Assigned task: Identify, in the records below, every line where the string "while" appears, and copy each such line.

Record extracts:
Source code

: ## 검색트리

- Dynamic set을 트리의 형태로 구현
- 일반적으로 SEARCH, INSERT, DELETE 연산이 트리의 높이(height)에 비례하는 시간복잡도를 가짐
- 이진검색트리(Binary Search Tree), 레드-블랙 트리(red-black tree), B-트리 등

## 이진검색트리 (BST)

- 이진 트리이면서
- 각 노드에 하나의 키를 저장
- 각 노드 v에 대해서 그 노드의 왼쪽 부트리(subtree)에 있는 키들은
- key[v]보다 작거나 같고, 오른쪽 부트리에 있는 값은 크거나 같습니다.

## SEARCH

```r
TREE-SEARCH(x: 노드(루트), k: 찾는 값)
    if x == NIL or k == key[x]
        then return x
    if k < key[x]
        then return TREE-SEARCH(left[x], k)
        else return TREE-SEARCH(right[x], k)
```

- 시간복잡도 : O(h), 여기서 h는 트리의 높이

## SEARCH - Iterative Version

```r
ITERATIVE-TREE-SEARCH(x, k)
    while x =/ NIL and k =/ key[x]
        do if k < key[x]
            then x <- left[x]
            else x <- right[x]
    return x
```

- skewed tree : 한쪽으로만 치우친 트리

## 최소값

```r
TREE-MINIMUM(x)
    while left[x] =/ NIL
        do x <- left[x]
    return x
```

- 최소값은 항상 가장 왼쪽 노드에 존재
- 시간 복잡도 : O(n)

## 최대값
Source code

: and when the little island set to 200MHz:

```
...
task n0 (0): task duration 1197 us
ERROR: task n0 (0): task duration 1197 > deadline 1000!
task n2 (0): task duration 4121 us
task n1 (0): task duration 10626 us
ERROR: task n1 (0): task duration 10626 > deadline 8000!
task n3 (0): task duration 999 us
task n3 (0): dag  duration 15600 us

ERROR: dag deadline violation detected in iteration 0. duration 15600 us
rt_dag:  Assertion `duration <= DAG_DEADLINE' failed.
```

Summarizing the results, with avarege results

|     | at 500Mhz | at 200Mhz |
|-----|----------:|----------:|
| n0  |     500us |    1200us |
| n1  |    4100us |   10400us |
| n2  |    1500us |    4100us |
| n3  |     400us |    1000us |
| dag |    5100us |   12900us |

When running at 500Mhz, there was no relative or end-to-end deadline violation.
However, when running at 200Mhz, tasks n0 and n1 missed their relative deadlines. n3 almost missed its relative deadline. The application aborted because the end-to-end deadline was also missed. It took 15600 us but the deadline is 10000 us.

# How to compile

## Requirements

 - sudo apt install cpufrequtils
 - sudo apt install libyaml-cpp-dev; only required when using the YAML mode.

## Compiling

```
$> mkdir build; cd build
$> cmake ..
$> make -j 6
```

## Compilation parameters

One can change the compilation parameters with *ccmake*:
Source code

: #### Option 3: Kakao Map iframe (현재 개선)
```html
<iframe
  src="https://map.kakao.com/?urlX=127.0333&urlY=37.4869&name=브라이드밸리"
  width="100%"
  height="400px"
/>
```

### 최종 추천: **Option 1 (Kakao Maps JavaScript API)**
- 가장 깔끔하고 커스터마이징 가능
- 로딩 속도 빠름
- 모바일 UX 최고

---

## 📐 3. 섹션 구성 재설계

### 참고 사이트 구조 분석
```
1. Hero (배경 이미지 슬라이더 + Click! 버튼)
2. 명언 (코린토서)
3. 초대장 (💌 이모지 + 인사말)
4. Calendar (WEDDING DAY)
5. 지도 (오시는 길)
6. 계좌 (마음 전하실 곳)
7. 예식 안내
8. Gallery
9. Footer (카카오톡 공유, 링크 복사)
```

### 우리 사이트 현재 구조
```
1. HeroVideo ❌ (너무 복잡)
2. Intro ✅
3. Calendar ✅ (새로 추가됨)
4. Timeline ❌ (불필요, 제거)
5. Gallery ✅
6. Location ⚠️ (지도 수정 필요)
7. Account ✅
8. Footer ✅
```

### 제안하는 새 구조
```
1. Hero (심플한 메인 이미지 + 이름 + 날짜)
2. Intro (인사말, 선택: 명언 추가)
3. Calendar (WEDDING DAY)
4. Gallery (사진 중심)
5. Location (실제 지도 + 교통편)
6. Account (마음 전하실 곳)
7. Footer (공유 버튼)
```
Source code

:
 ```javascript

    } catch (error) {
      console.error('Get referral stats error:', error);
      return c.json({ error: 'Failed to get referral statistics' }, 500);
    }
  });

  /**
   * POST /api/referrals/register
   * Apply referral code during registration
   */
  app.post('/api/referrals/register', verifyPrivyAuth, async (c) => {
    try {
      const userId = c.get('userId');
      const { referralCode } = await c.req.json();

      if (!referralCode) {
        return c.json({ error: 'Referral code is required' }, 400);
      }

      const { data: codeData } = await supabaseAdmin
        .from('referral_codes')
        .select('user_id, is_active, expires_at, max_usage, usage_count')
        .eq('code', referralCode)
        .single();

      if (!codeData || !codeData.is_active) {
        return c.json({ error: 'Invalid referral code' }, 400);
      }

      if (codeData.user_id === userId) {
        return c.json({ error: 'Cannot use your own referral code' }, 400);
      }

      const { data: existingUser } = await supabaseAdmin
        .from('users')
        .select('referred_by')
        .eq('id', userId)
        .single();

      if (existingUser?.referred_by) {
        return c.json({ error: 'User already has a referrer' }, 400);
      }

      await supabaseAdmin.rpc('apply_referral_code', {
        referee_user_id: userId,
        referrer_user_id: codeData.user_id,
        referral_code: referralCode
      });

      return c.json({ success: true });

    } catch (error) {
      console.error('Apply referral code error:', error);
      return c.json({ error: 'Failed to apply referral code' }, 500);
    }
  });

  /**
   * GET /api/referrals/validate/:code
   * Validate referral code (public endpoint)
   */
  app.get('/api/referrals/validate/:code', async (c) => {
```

Solution:
    while x =/ NIL and k =/ key[x]
    while left[x] =/ NIL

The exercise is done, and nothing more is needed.